On systemic risk identification, we recommended utilising information that is already gathered in other Commitments and Measures of the Code. This includes information on incidents and near-misses (pursuant to Commitment II.12 and Measure II.4.14) of the provider’s models, model-independent information (pursuant to Measure II.4.3) such as “forecasting of general trends” and “expert interviews and/or panels” gathered for the provider’s models, as well as information on serious incidents. There is no requirement in the Code to report every serious incident publicly–only reporting to the AI Office and, as appropriate, to national competent authorities is obligatory. Therefore, we propose that the AI Office might notify providers about systemic risks that it identified based on the available serious incident reports.
Furthermore, we propose a methodology consisting of exploratory red-teaming and the analysis of lightweight scenarios.
As with most of our feedback, we proposed concrete text in the language of the Code in order to make it directly actionable. For systemic risk identification, we proposed three different texts with different levels of detail and effectiveness in order to clarify how we prioritize the different elements.
Another focus of our feedback is the definition of risk tiers for which we recommended a hierarchical methodology consisting of three approaches: harm-based definitions (e.g., >1% chance/year of injury), scenario-based definitions (e.g., >1% chance/year model helps create a novel dangerous biological agent) and risk-source-based definitions (e.g., a specific level of Autonomous AI R&D capabilities). The three approaches should be tried in the listed order, only proceeding to the following approach if the current approach is demonstrated to not be feasible. This is important in order to prioritize approaches that define tiers in terms closest to tangible harm. Furthermore, building on our frontier AI risk management framework, we recommend mapping measurable risk indicators to each of the tiers. These systemic risk indicators serve as early warning signs and provide clarity on when specific risk tiers are approached or breached, creating accountability and allowing for timely intervention. We explain our approach in two-and-a-half pages in this memo.
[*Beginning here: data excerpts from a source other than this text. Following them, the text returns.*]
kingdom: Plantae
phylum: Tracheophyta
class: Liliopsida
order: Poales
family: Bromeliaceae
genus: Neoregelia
The Code’s effectiveness will depend on future-proofness as well as continued refinement to technological developments, the development of our understanding of the AI risk landscape and progress on AI risk management in general.
We believe that our recommendations on systemic risk identification and systemic risk tiers increase future-proofness of the Code. For example, one area of GPAI risk management in which we think such progress is important and tractable is quantitative risk analysis. Thanks to its hierarchical structure, our recommendation on the definition of systemic risk tiers and indicators not only remains effective, but even gains effectiveness as quantitative risk analysis methods improve. Furthermore, our recommendation on systemic risk identification increases future-proofness because it enables proactive identification of future risks before those risks materialize.
Overall, we recommend that the effective structure and clear language of the third draft are preserved in the final version, the risk identification process and the definition of risk tiers are substantially revised and several other measures are improved and clarified.
If the Code will be refined in the future, SaferAI remains committed to participate in that process.